Ванька угадал по голосу знаменитую в округе Малафеиху, просвирню[14] и церковную грамотницу, и подумал, холодея: «Видно, без меня меня женили... Отец, наверно, и невесту приискал. Окрутит, пожалуй. А на ком бы?»
— Невеста, слышь, супротив отца идет? — продолжала расспрашивать Малафеиху собеседница. — Слухи недаром землю кроют: Федорка Лобанов полюбовка у ней. Взаправду, нет ли, люди калякают, отец поперешником[15] Марьку в кровь иссек, теперь и в артель не показывается.
Ванька выждал, когда родитель пошел завтракать, и как только тот, помолясь, сел за стол, сын переступил порог в надежде на спокойный конец дела: отец почитал грехом драться за столом.
— Добро пожаловать, господин хороший, — сказал отец с тихой злобой. — Садись, где место просто, да скажи, откуда идешь и с какими добрыми делами?
Сын торопливо снял праздничную одевку, всю измятую, и пугливо уселся за стол.

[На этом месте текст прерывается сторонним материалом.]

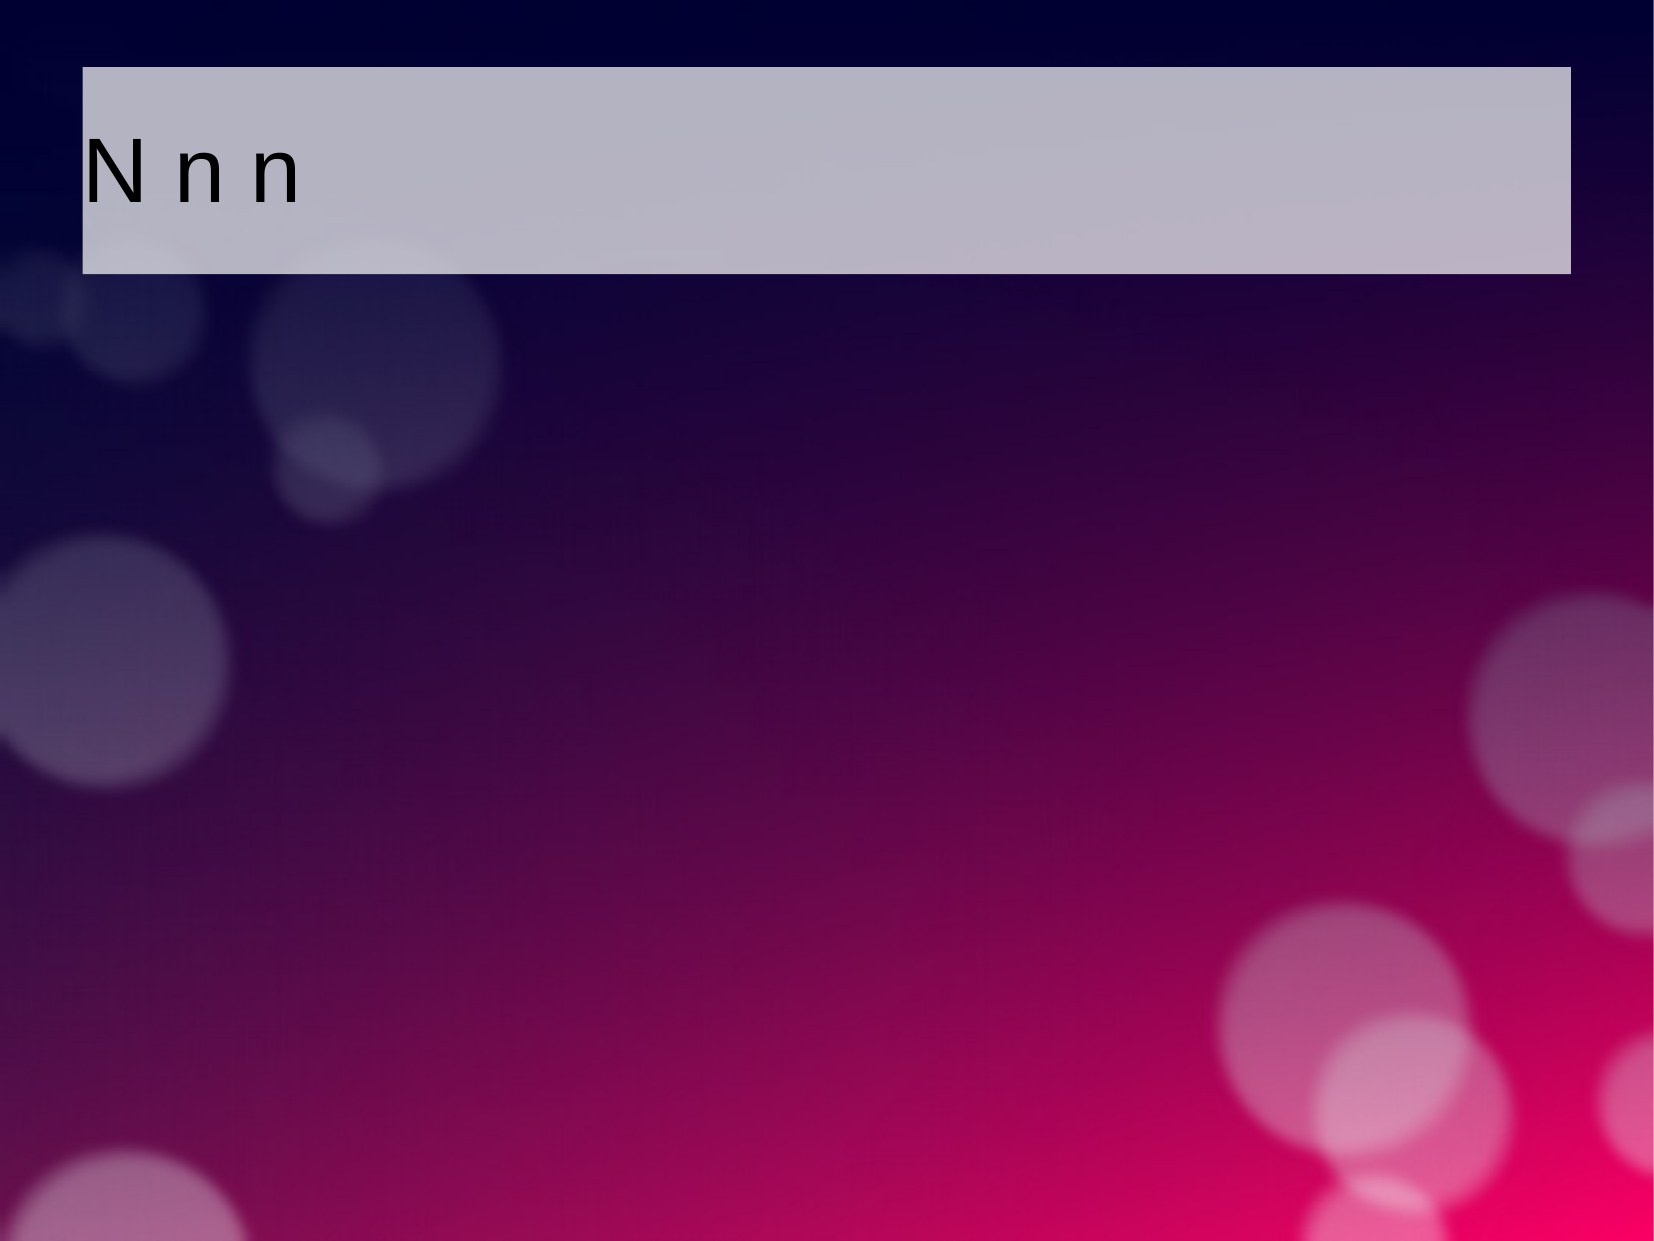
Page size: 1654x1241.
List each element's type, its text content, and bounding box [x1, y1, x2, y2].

picture [0, 0, 1654, 1241]
title N n n [82, 67, 1571, 275]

Перепрелые куски вчерашней драчены[16] ворохом лежали на сковороде. Отец с матерью хлебали тюрю в огуречном рассоле. Ванька молча стал есть. Слышалось только чавканье, да робко стучали ложки о края деревянного блюда. Ванька, посапывая, глядел на большую бороду отца, на морщинистый лоб, на шерстистые руки с засученными по локоть рукавами.
— Время, сынок, тебе жениться, — сказала мать, вздохнув. — Не все так холостяком быть.
— Женись, говоришь? Сам-то дурак, да дуру возьмешь, будет два дурака. Арифметика не больно привлекательная...
— На мирском быку оженю и будешь жить, — сказал отец.
Ванька изменился в лице, душа пуще заныла, он робко поглядел в сторону отца и не решился возражать.
— Дивить народ надо бросить, да! — строго добавил отец. — Охальничать вместях с шантрапой начал. Позор.
Ванька заерзал на лавке.
— Ну вот, тятя... К чему этот разговор?
— Нувоткать тут нечего! Первых на селе родителей сын, понимать должен. Отец семнадцати лет женился, не бегал по блудницам...
Да никто не бегает... Бабы хвастают.
— Молчать! Где навоз, таи и мухи.
Отец, разгладив бороду, шумливо передохнул и вышел из-за стола. Измерив пол шагами от среднего окна до порога, он остановился: там на гвоздике висел ременный кнут. Сердце Ваньки заныло. Жестокая судорога страха охватила его. Отец постоял и снова подсел к столу.